A taxa de sobrevida de uma pessoa com câncer de pulmão varia de acordo com o estágio do tumor, o diagnóstico precoce, o tipo de câncer, a saúde do paciente e a resposta ao tratamento. De acordo com o INCA — Instituto Nacional do Câncer —, a taxa de sobrevida relativa, em cinco anos, para o câncer de pulmão é de 18%. Isso significa dizer que, de cem pessoas diagnosticadas com câncer de pulmão, apenas dezoito estarão vivas após cinco anos.

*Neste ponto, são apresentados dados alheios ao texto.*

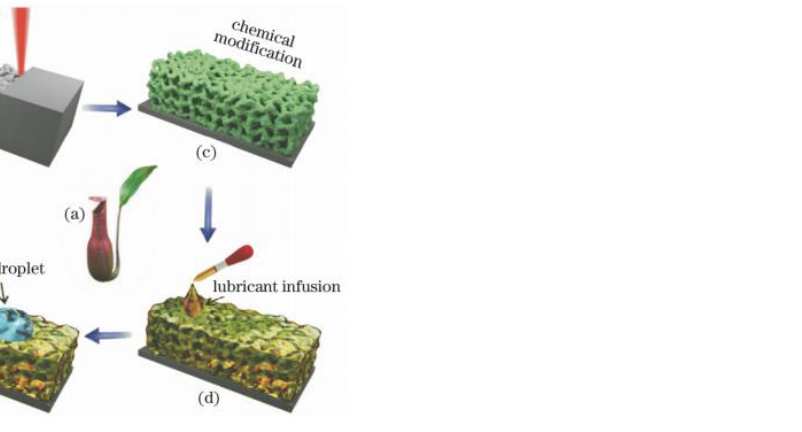
Figure 10. Preparation of a slippery surface of bionic pitcher. ( a ) Photo of the Nepenthes pitcher plant. ( b ) Femtosecond laser ablation used to generate interconnected porous microstructures. ( c ) Fluoroalkylsilane modification used to lower the surface free energy. Green color denotes the fluorosilane molecular layer. ( d ) Infusion of the lubricating liquid (silicone oil) into the laser-induced micropores. ( e ) Foreign liquid droplet sliding down the as prepared slippery surface. (Reprinted with permission from Ref. [52]. 2018, Yong, J.L.). Table 4. Controllable slippery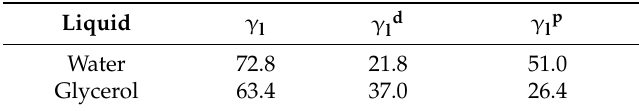
Table 2. Dispersion and polar contributions to liquid surface tension.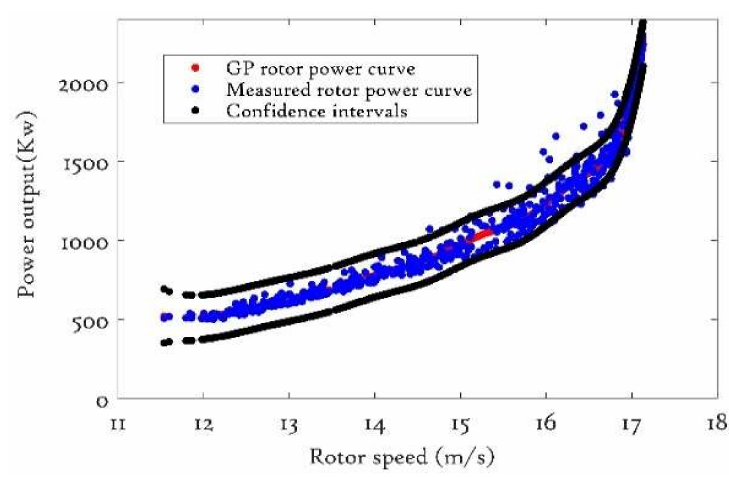
Figure 11. GP rotor speed curve with CIs.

Ela chegou a mim muito emagrecida, enfraquecida e desolada, dizendo que precisava, urgente, parar de fumar. Acolhi-a com afeto e conduzi-a ao tratamento do tabagismo. Dessa vez, conseguira manter-se longe dos cigarros e o mal-estar provocado pela abstinência confundiu-se com aqueles decorrentes da quimioterapia — terríveis, segundo ela. Chorava, escondida, no quarto e pedia licença às visitas para vomitar no banheiro. Os filhos e o marido revezavam-se para acompanhá-la às sessões de quimioterapia. Naquele dia em que a vi, achei que ela não aguentaria o tratamento. Porém a família uniu-se para deixá-la confortável e amparada e sentiram crescer o amor. Surpreendi-me quando a revi, quase um ano depois, fortalecida e cheia de histórias: histórias de biópsias, de tomografias, de oncologistas, de rádio e de quimioterapias e de vontade de voltar a trabalhar e de tratar os dentes — queria voltar a fazer faxina para ter o próprio dinheiro. Mas, sobretudo, surpreendeu-me a imensa vontade de viver e a gratidão pela vida, que agarrava com todas as forças.
Juliana Previtalli é médica cardiologista e idealizadora do projeto antitabagismo.